* What is being asked: From the line with "variasjon og tydelig sound, uttaler juryen. I" through the final line below, restate each line word for word and return nothing else.

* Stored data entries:
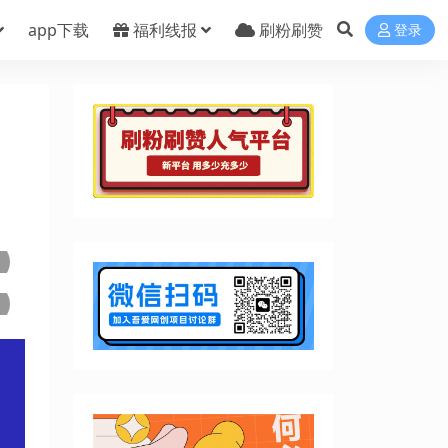
app下载
福利线报
刷粉刷赞
登录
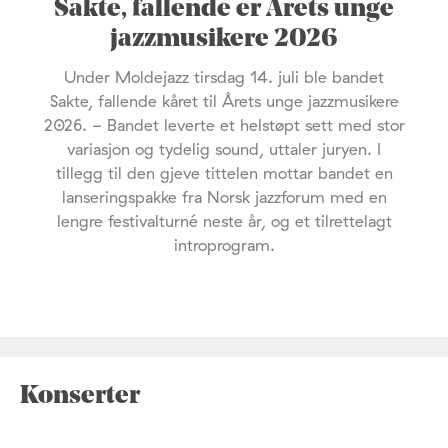
Sakte, fallende er Årets unge
jazzmusikere 2026
Under Moldejazz tirsdag 14. juli ble bandet
Sakte, fallende kåret til Årets unge jazzmusikere
2026. - Bandet leverte et helstøpt sett med stor
variasjon og tydelig sound, uttaler juryen. I
tillegg til den gjeve tittelen mottar bandet en
lanseringspakke fra Norsk jazzforum med en
lengre festivalturné neste år, og et tilrettelagt
introprogram.
Konserter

* Response area:
variasjon og tydelig sound, uttaler juryen. I
tillegg til den gjeve tittelen mottar bandet en
lanseringspakke fra Norsk jazzforum med en
lengre festivalturné neste år, og et tilrettelagt
introprogram.
Konserter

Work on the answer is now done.